• Problema planteado 1
Indica si cada afirmación coincide con la lectura del Apocalipsis y respalda cada sí o no con las palabras exactas del texto que lo deciden: (a) los dos testigos son los dos olivos y los dos candelabros; (b) los testigos tienen poder para convertir la sangre en agua; (c) quien intente hacerles daño podrá salvarse.
• Problema planteado 2
Reproduce literalmente el fragmento de la lectura del Apocalipsis que comienza en las palabras "Ellos tienen poder" y termina después de "cuantas veces quieran.".

Homilía del 24 de Noviembre de 2018: Evangelio y Palabra del Día

Homilía del 24 de Noviembre de 2018: Evangelio y Palabra del Día

LECTURA DEL DÍA


Apoc 11, 4-12

Yo, Juan, oí que me decían: «Aquí están mis dos testigos. Son los dos olivos y los dos candelabros, que están ante el Señor de la tierra. Si alguno quiere hacerles daño, su boca echará fuego que devorará a sus enemigos; así, el que intente hacerles daño, morirá sin remedio.

Ellos tienen poder de cerrar el cielo para que no llueva mientras dure su misión profética; tienen poder para convertir el agua en sangre y para castigar la tierra con toda clase de plagas, cuantas veces quieran.

• Material proporcionado
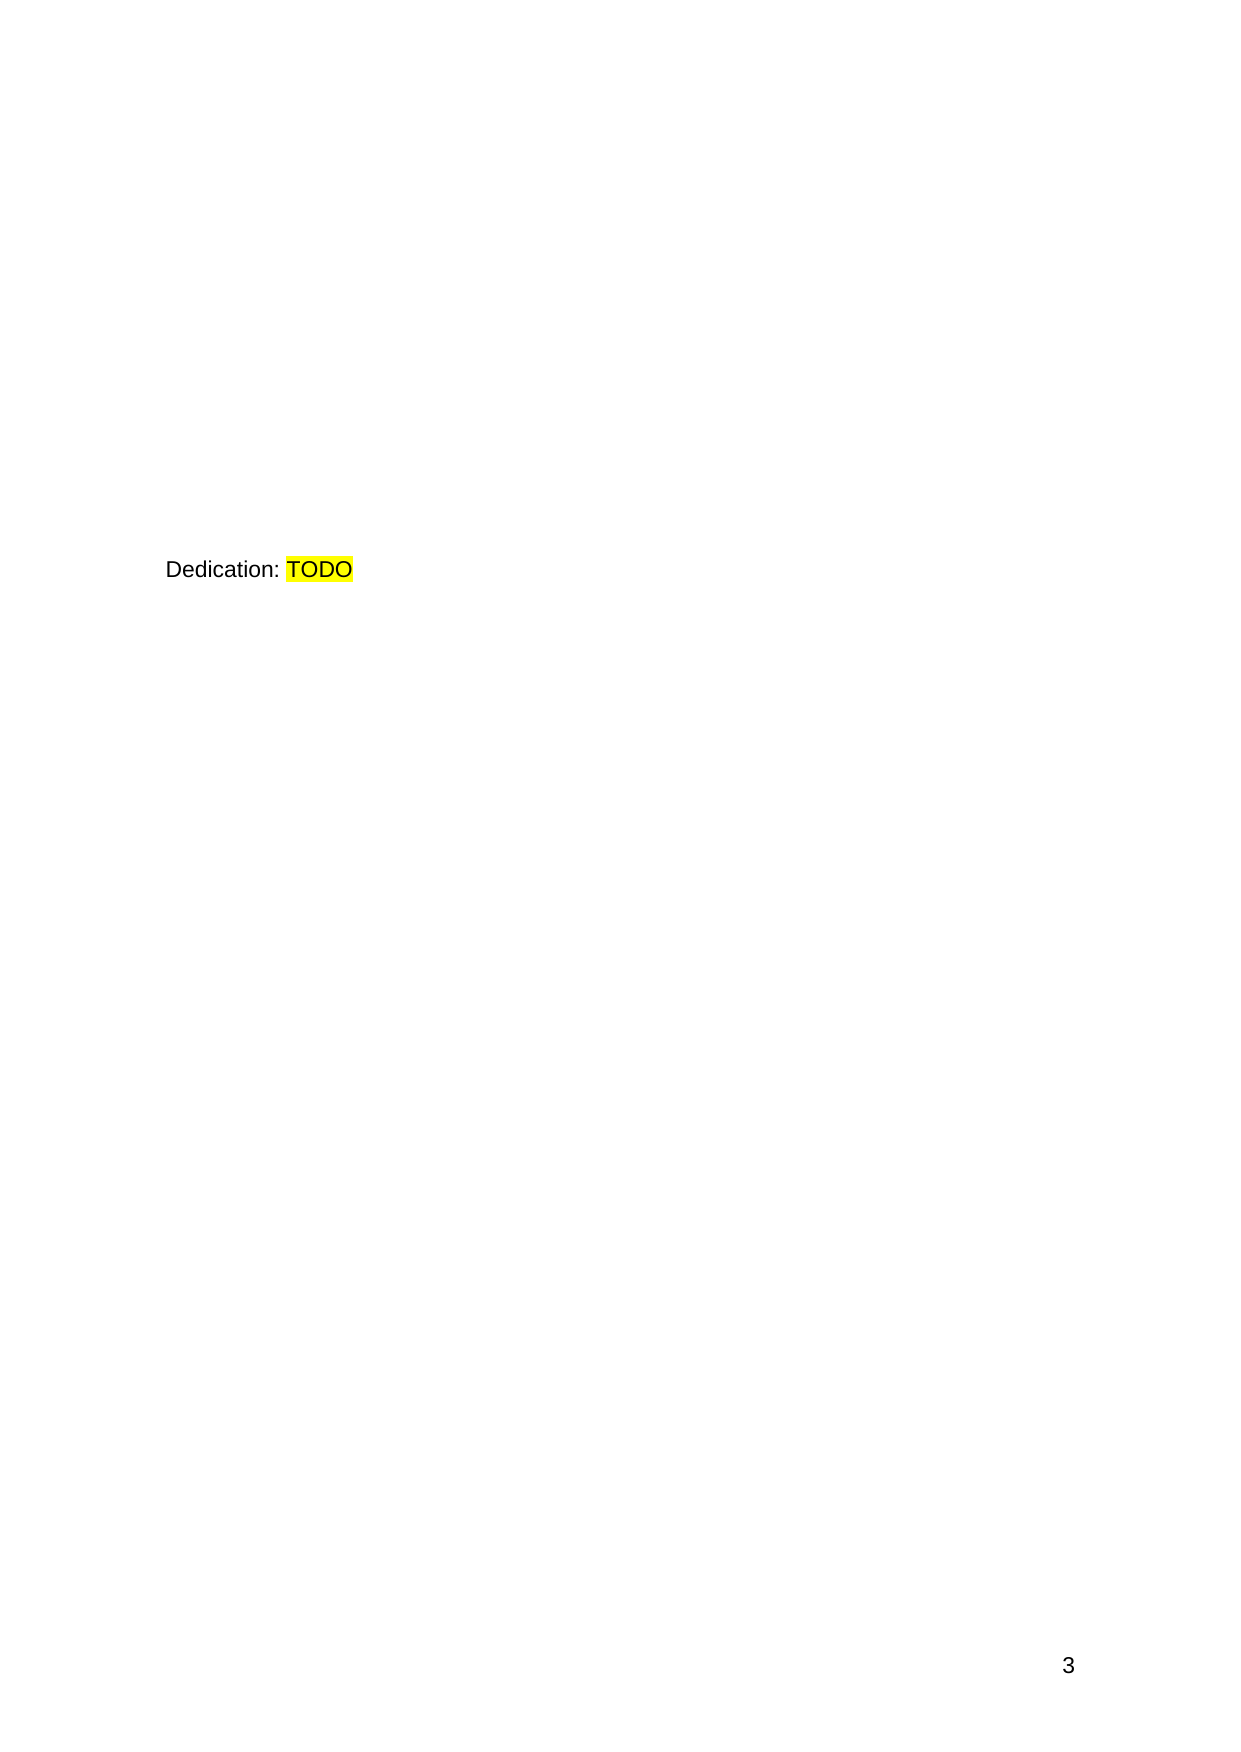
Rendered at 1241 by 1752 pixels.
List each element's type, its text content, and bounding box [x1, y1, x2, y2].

text Dedication: TODO [165, 556, 1075, 582]
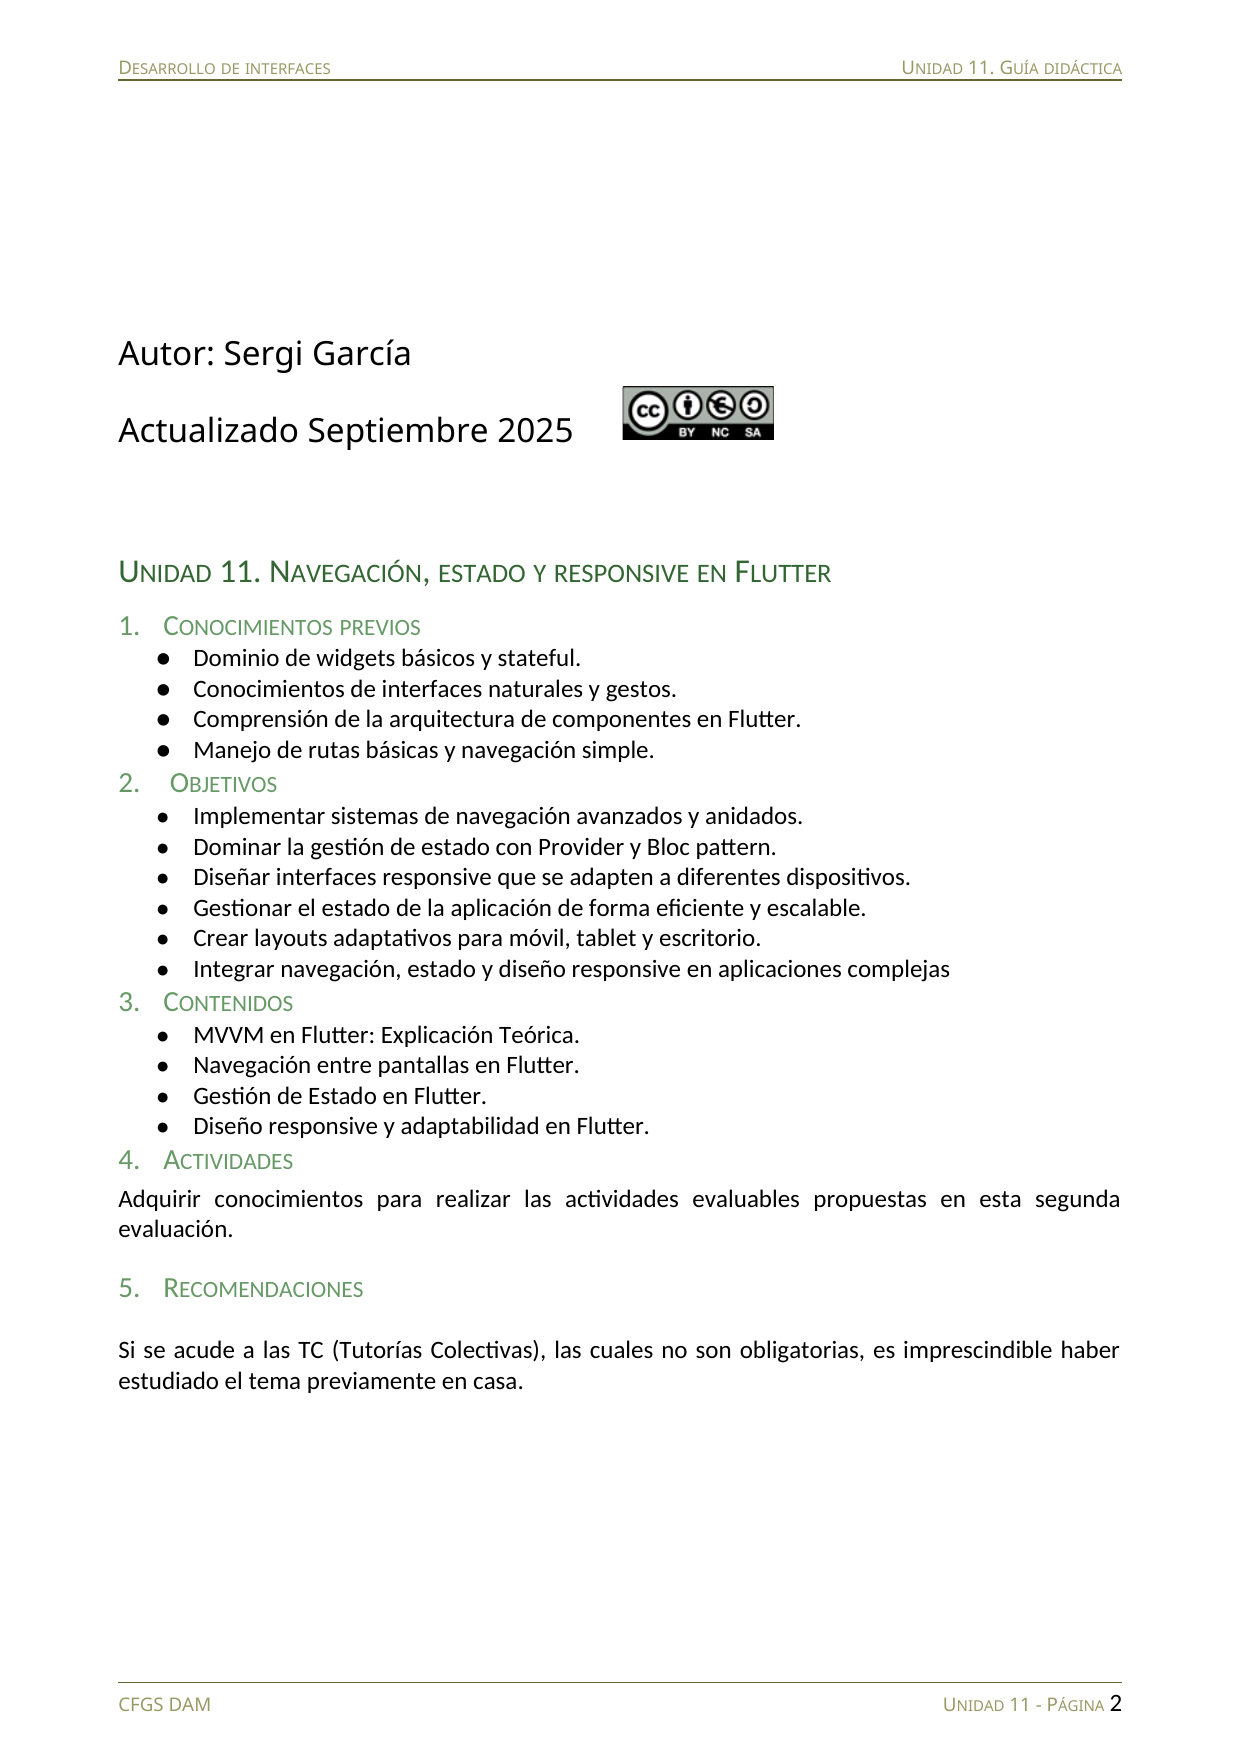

• Respuesta escrita 1
(a) Sí: «Son los dos olivos y los dos candelabros».
(b) No: «tienen poder para convertir el agua en sangre».
(c) No: «el que intente hacerles daño, morirá sin remedio».

• Respuesta escrita 2
Ellos tienen poder de cerrar el cielo para que no llueva mientras dure su misión profética; tienen poder para convertir el agua en sangre y para castigar la tierra con toda clase de plagas, cuantas veces quieran.